Voice Input (Push-to-Talk)

Dictate your next message by holding Ctrl+Y in the terminal or clicking the mic button in the desktop app

Kolbo Code has built-in voice input. You never have to open a separate transcription tool — hold Ctrl+Y in the terminal prompt, or click the microphone button in the desktop app, and speak.

Desktop app

Click the mic button next to the + (attach) button in the chat input.
Speak — a "Listening…" chip shows the live transcript as you talk.
Committed text is typed into the input automatically. Click the mic again to stop.

The desktop app uses your system microphone directly (the OS will ask for permission the first time). Same realtime engine, same zero-credit billing as the terminal.

How it works (terminal)

Focus the prompt in the TUI.
Press and hold Ctrl+Y. The prompt switches to a listening state and recording begins immediately.
Speak your message. Partial transcripts stream in live so you can see what the model is hearing.
Release Ctrl+Y when you are done. The final transcript is appended to the prompt buffer; press enter to send.

Why Ctrl+Y?

It is a dedicated shortcut, so normal typing (including spaces) is never affected.
It is easy to hold with one hand while you think, and easy to release the instant you are done speaking.
It works consistently across macOS, Linux, and Windows terminals.

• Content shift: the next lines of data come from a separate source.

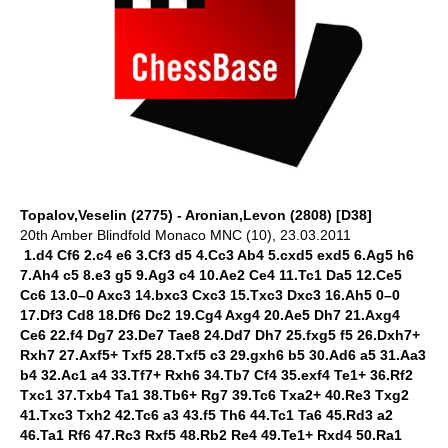
Topalov,Veselin (2775) - Aronian,Levon (2808) [D38]
20th Amber Blindfold Monaco MNC (10), 23.03.2011
1.d4 Cf6 2.c4 e6 3.Cf3 d5 4.Cc3 Ab4 5.cxd5 exd5 6.Ag5 h6
7.Ah4 c5 8.e3 g5 9.Ag3 c4 10.Ae2 Ce4 11.Tc1 Da5 12.Ce5
Cc6 13.0–0 Axc3 14.bxc3 Cxc3 15.Txc3 Dxc3 16.Ah5 0–0
17.Df3 Cd8 18.Df6 Dc2 19.Cg4 Axg4 20.Ae5 Dh7 21.Axg4
Ce6 22.f4 Dg7 23.De7 Tae8 24.Dd7 Dh7 25.fxg5 f5 26.Dxh7+
Rxh7 27.Axf5+ Txf5 28.Txf5 c3 29.gxh6 b5 30.Ad6 a5 31.Aa3
b4 32.Ac1 a4 33.Tf7+ Rxh6 34.Tb7 Cf4 35.exf4 Te1+ 36.Rf2
Txc1 37.Txb4 Ta1 38.Tb6+ Rg7 39.Tc6 Txa2+ 40.Re3 Txg2
41.Txc3 Txh2 42.Tc6 a3 43.f5 Th6 44.Tc1 Ta6 45.Rd3 a2
46.Ta1 Rf6 47.Rc3 Rxf5 48.Rb2 Re4 49.Te1+ Rxd4 50.Ra1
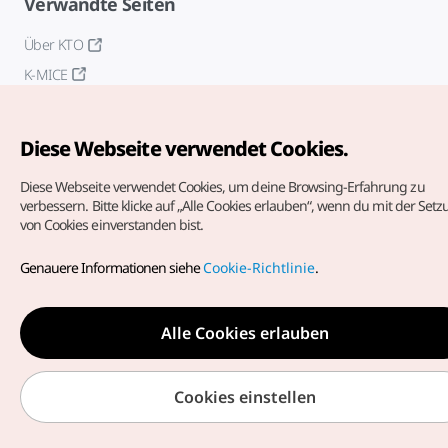
Verwandte Seiten
Über KTO
K-MICE
Diese Webseite verwendet Cookies.
Diese Webseite verwendet Cookies, um deine Browsing-Erfahrung zu
verbessern.
Bitte klicke auf „Alle Cookies erlauben“, wenn du mit der Set
von Cookies einverstanden bist.
Copyrights (c) Korea Tourism Organization. Alle Rechte
vorbehalten.
Genauere Informationen siehe
Cookie-Richtlinie
.
Fehlermeldungen und Probleme mit der Webseite bitte an
die
offizielle E-Mail-Adresse
german@knto.or.kr
Alle Cookies erlauben
Cookies einstellen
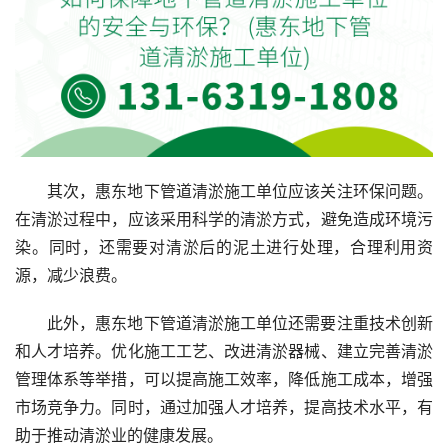
其次，惠东地下管道清淤施工单位应该关注环保问题。
在清淤过程中，应该采用科学的清淤方式，避免造成环境污
染。同时，还需要对清淤后的泥土进行处理，合理利用资
源，减少浪费。
此外，惠东地下管道清淤施工单位还需要注重技术创新
和人才培养。优化施工工艺、改进清淤器械、建立完善清淤
管理体系等举措，可以提高施工效率，降低施工成本，增强
市场竞争力。同时，通过加强人才培养，提高技术水平，有
助于推动清淤业的健康发展。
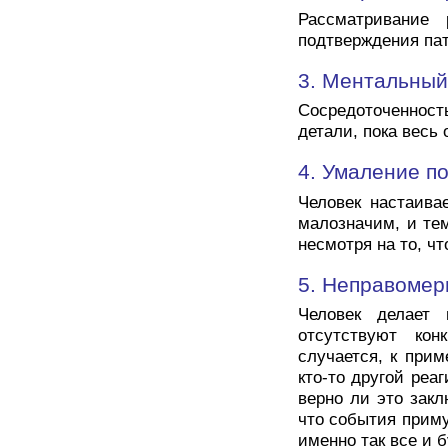
Рассматривание 
подтверждения па
3. Ментальный
Сосредоточенность
детали, пока весь 
4. Умаление п
Человек настаива
малозначим, и те
несмотря на то, чт
5. Неправомер
Человек делает 
отсутствуют ко
случается, к прим
кто-то другой реаг
верно ли это закл
что события примут
именно так все и б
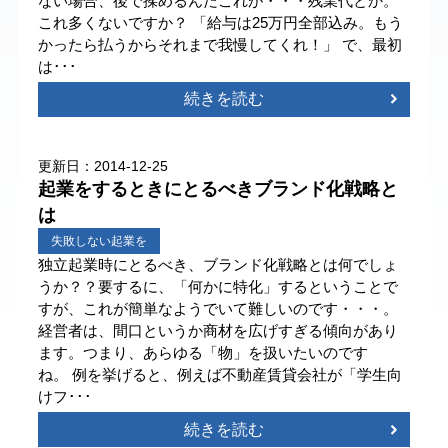
ない場合、後で揉めるんだこれが・・・残業代とか。
これ多くないですか？ 「給与は25万円全部込み。もう
かったら払うからそれまで我慢してくれ！」 で、最初
は･･･
続きを読む
更新日：2014-12-25
起業をするときにとるべきブランド化戦略と
は
失敗しない起業を
独立起業時にとるべき、ブランド化戦略とは何でしょ
うか？？要するに、「何かに特化」するということで
すが、これが簡単なようでいて難しいのです・・・。
経営者は、間口というか商材を広げすぎる傾向があり
ます。つまり、あらゆる「物」を扱いたいのです
ね。 例を挙げると、例えば不動産賃貸会社が「学生向
けフ･･･
続きを読む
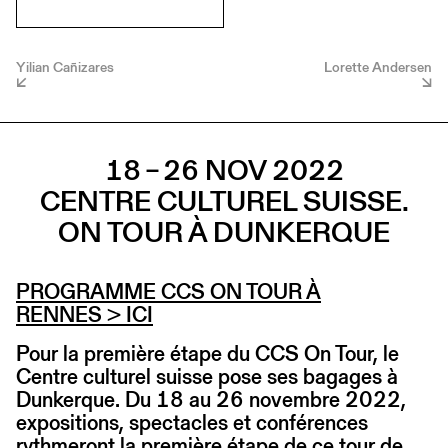
Yilian Cañizares
Lorette Andersen
18 – 26 NOV 2022
CENTRE CULTUREL SUISSE.
ON TOUR À DUNKERQUE
PROGRAMME CCS ON TOUR À
RENNES
> ICI
Pour la première étape du CCS On Tour, le
Centre culturel suisse pose ses bagages à
Dunkerque. Du 18 au 26 novembre 2022,
expositions, spectacles et conférences
rythmeront la première étape de ce tour de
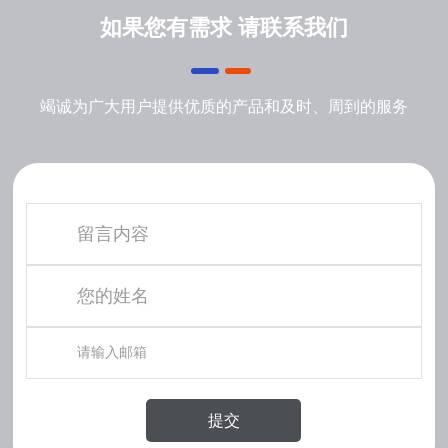
如果您有需求 请联系我们
竭诚为广大用户提供优质的产品和及时、周到的服务
提交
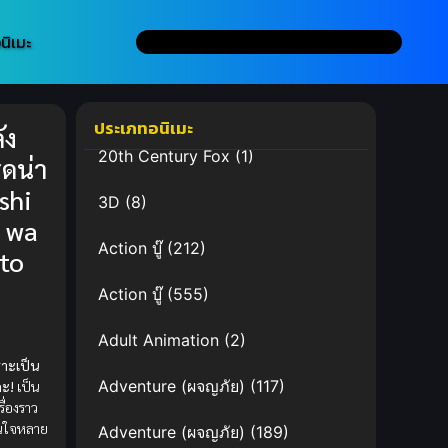
นิเมะ
ประเภทอนิเมะ
ัง
20th Century Fox
(1)
็ดน่า
ashi
3D
(8)
i wa
Action บู๊
(212)
to
Action บู๊
(555)
Adult Animation
(2)
ราะเป็น
Adventure (ผจญภัย)
(117)
ะ!
เป็น
รื่องราว
สนใจหลาย
Adventure (ผจญภัย)
(189)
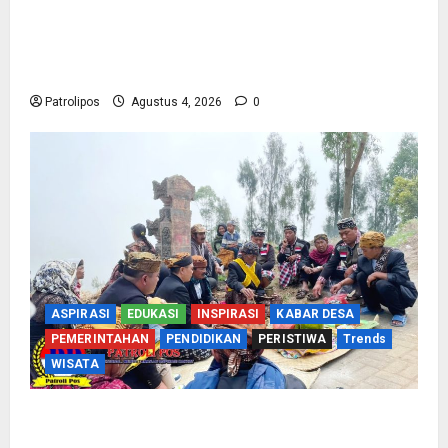
Usung Tema Indonesia Berdaulat, DWP UP KUA
Wonomerto Tumbuhkan Solidaritas Lewat
Lomba Rakyat
Patrolipos
Agustus 4, 2026
0
ASPIRASI
EDUKASI
INSPIRASI
KABAR DESA
PEMERINTAHAN
PENDIDIKAN
PERISTIWA
Trends
WISATA
Harmoni Lintas Iman di Lereng Bromo: Jejak
Indah Tradisi Nyadran Tengger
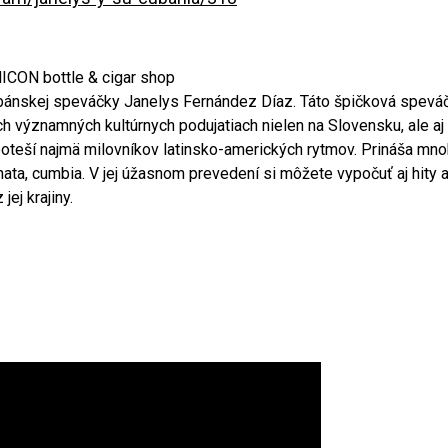
ICON bottle & cigar shop
 kubánskej speváčky Janelys Fernández Díaz. Táto špičková spev
h významných kultúrnych podujatiach nielen na Slovensku, ale aj v
oteší najmä milovníkov latinsko-amerických rytmov. Prináša mnoh
achata, cumbia. V jej úžasnom prevedení si môžete vypočuť aj hi
ej krajiny.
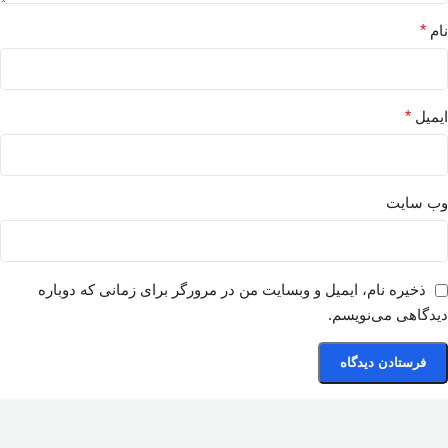
نام
*
ایمیل
*
وب‌ سایت
ذخیره نام، ایمیل و وبسایت من در مرورگر برای زمانی که دوباره
دیدگاهی می‌نویسم.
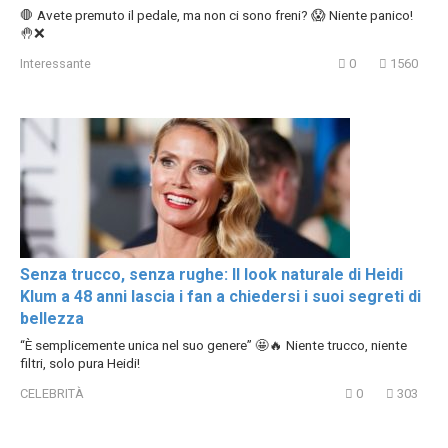
🛑 Avete premuto il pedale, ma non ci sono freni? 😱 Niente panico!
🤚❌
Interessante
0
1560
Senza trucco, senza rughe: Il look naturale di Heidi
Klum a 48 anni lascia i fan a chiedersi i suoi segreti di
bellezza
“È semplicemente unica nel suo genere” 🤩🔥 Niente trucco, niente
filtri, solo pura Heidi!
CELEBRITÀ
0
303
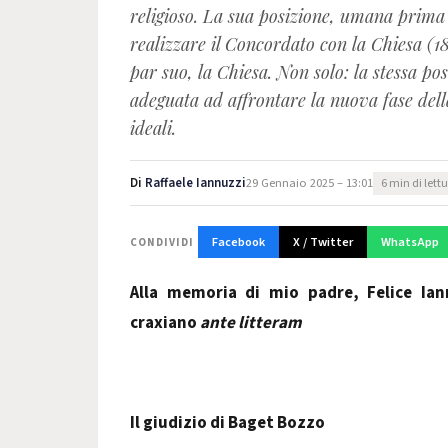
religioso. La sua posizione, umana prima 
realizzare il Concordato con la Chiesa (1
par suo, la Chiesa. Non solo: la stessa pos
adeguata ad affrontare la nuova fase del
ideali.
Di
Raffaele Iannuzzi
29 Gennaio 2025 – 13:01
6 min di lett
Facebook
X / Twitter
WhatsApp
CONDIVIDI
Alla memoria di mio padre, Felice Ian
craxiano
ante litteram
Il giudizio di Baget Bozzo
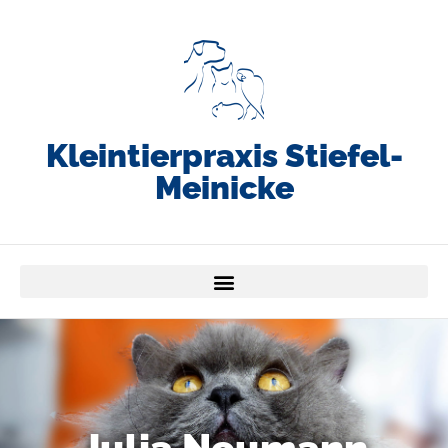
Kleintierpraxis Stiefel-
Meinicke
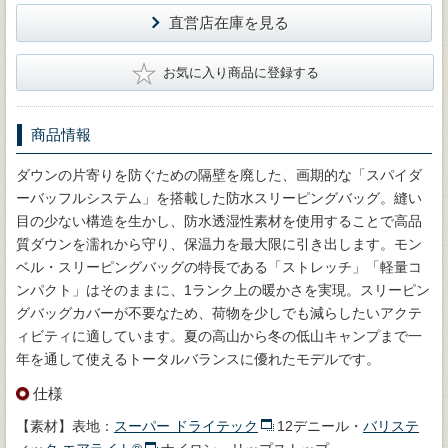
直営店在庫を見る
★
お気に入り商品に登録する
商品情報
ダウンの片寄りを防ぐための隔壁を廃した、画期的な「スパイダ
ーバッフルシステム」を搭載した防水スリーピングバッグ。縫い
目の少ない構造を生かし、防水透湿性素材を使用することで高品
質ダウンを濡れから守り、保温力を最大限に引き出します。モン
ベル・スリーピングバッグの特長である「ストレッチ」「軽量コ
ンパクト」はそのままに、1ランク上の暖かさを実現。スリーピン
グバッグカバーが不要なため、荷物を少しでも減らしたいアクテ
ィビティに適しています。夏の高山から冬の低山キャンプまで一
年を通して使えるトータルバランスに優れたモデルです。
仕様
【素材】表地：
スーパー ドライテック
12デニール・
バリステ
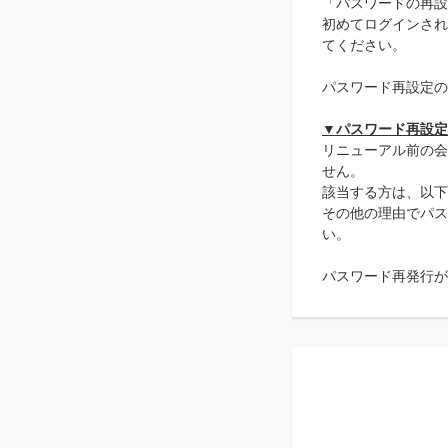
「パスワードの再設
初めてログインされ
てください。
パスワード再設定の
▼パスワード再設定
リニューアル前の会
せん。
該当する方は、以下
その他の理由でパス
い。
パスワード再発行が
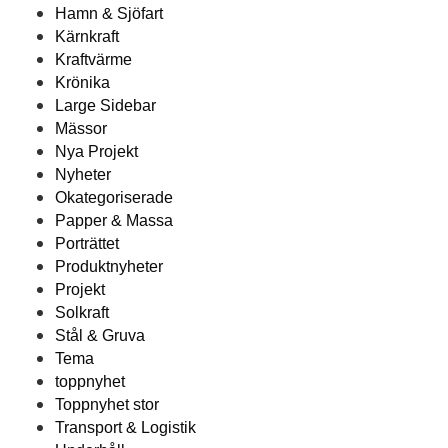
Hamn & Sjöfart
Kärnkraft
Kraftvärme
Krönika
Large Sidebar
Mässor
Nya Projekt
Nyheter
Okategoriserade
Papper & Massa
Porträttet
Produktnyheter
Projekt
Solkraft
Stål & Gruva
Tema
toppnyhet
Toppnyhet stor
Transport & Logistik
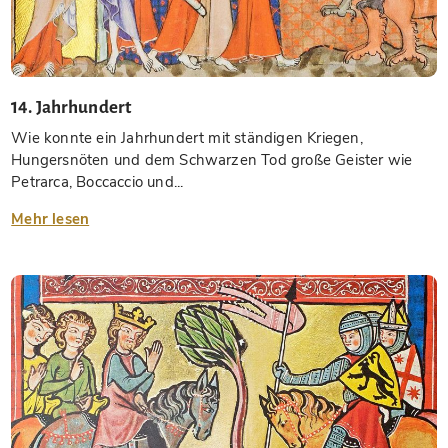
14. Jahrhundert
Wie konnte ein Jahrhundert mit ständigen Kriegen,
Hungersnöten und dem Schwarzen Tod große Geister wie
Petrarca, Boccaccio und...
Mehr lesen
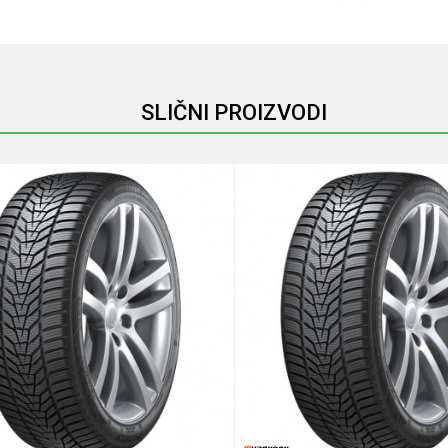
Email
SLIČNI PROIZVODI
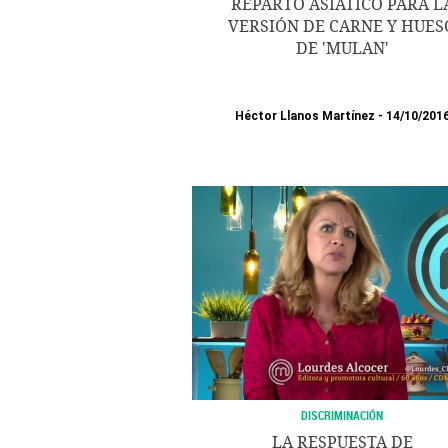
REPARTO ASIÁTICO PARA L
VERSIÓN DE CARNE Y HUES
DE 'MULAN'
Héctor Llanos Martínez
14/10/201
DISCRIMINACIÓN
LA RESPUESTA DE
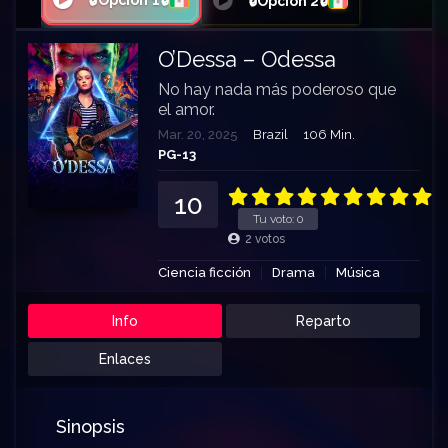
🔒Opción 1🔒
🔒Opción 2🔒
O’Dessa – Odessa
No hay nada más poderoso que
el amor.
Mar. 20, 2025
Brazil
106 Min.
PG-13
10
Tu voto:
0
2
votos
Ciencia ficción
Drama
Música
Info
Reparto
Enlaces
Sinopsis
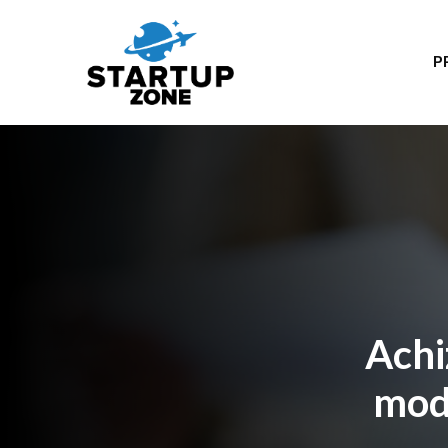
P
Achiz
modu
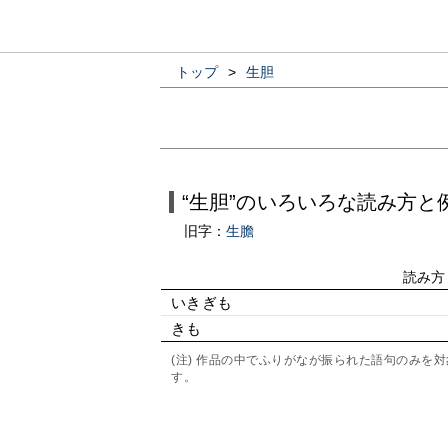
トップ
>
生胆
“生胆”のいろいろな読み方と
旧字：
生膽
読み方
いきぎも
きも
(注) 作品の中でふりがなが振られた語句のみ
す。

What happens under the hood

Audio is captured via the bundled FFmpeg binary (no separate install required). On macOS it uses avfoundation, on Linux pulse, on Windows dshow.
Raw PCM16 mono @ 16 kHz is streamed over a Socket.IO connection to api.kolbo.ai, which proxies to ElevenLabs Scribe v2 Realtime.
Partial and committed transcripts stream back in real time.
Cost: voice transcription from Kolbo Code is billed as source: "chat", which is free — zero credits deducted.

Requirements

A working microphone the OS can see.
You must be signed in (kolbo auth login) — the socket uses your Kolbo API key for authentication.
FFmpeg is bundled; no install needed. If the bundled binary is missing for any reason, Kolbo Code will fall back to system ffmpeg, then system sox on your PATH.

Troubleshooting

"Not logged in" → run kolbo auth login.
"No mic backend" → none of bundled FFmpeg, system FFmpeg, or sox could be resolved. Reinstall Kolbo Code so the bundled FFmpeg is restored.
Backend timeout → the CLI waited >5s for the server to acknowledge the session. Check your network and try again.
Permission denied on macOS → grant your terminal app microphone access in System Settings → Privacy & Security → Microphone.
Windows: no audio device found → Kolbo Code enumerates dshow audio devices automatically. If none are listed, plug in a mic or set a default recording device in Windows sound settings.

Debug logs for push-to-talk sessions are written to:

<data-dir>/log/push-to-talk.log

where <data-dir> is ~/.local/share/kolbo (Linux), ~/Library/Application Support/kolbo (macOS), or %LOCALAPPDATA%\kolbo (Windows).